Cover image of the review
Installation view of Return Flight MEL>HKG, 2019. In partnership with Going Down Swinging, Blender Studios and Floating Projects. Photo: Theresa Harrison

Going Down Swinging Presents: _Return Flight Mel>HKG
  • Ari Tampubolon


17 Aug 2019
The Blender Studios 8 Aug - 24 Aug 2019

Tucked away in West Melbourne's Blender Studios, we land in Hong Kong for the third and final iteration of curator Elizaveta Maltseva's three-year project: Return Flight MEL-HKG. For this iteration of Return Flight, a project dubbed as a cross-cultural exchange between artists and writers and presented by long-running literary journal Going Down Swinging, Maltseva has commissioned twenty artists from Melbourne and Hong Kong to create new works responding to the thematic 'Away'. Works are digitally sent to respective writers in their opposing city where they—without any context concerning the artist's work and practice—respond. The result is a beautiful collection of dialogues between artists echoing each other's vulnerabilities and desire for belonging.

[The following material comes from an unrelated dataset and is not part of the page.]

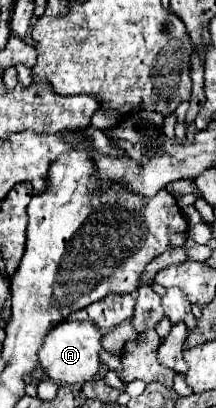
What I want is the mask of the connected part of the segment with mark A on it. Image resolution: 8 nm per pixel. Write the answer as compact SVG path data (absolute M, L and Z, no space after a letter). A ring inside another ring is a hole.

Where the publication holds a degree of magnitude in its introspection on deeply moving works, the exhibition itself is fallible in formal translation, lacking the direction and flow its publication so strongly possesses. Lining the gallery walls are works, all mounted at eye level with their accompanying written pieces to the right. The works move in a similar fashion to their published counterpart, inducing an all too easily digestible dialogue between the work and text. A conventional, and safe approach, this dialogue limits the strength of Maltseva's cross-cultural concept within the bounds of the two works. While this could be seen as a missed opportunity to explore the politics of space across each pairing, it serves to make the collaborative works instantly accessible.

There are, however, saccadic points in the exhibition which seem to carry a weight beyond personal vulnerability. Michael Peck's Grid and Lo Lai Lai Natalie's Continuity, for instance, consolidate the vulnerabilities associated with political violence. A timely meditation on the current demonstrations in Hong Kong, and at the airport, no less. Where Peck's watercolours possess a dark softness, Lo amplifies the grief associated with it in prose. Pointing to a greater violence and tension at hand in Hong Kong, perhaps it is in this dialogue that viewers can be still and fixate on the vulnerable human emotion behind each collective ecology. Something we all have in common, cross-culturally, herein is where Maltseva's soft approach takes flight.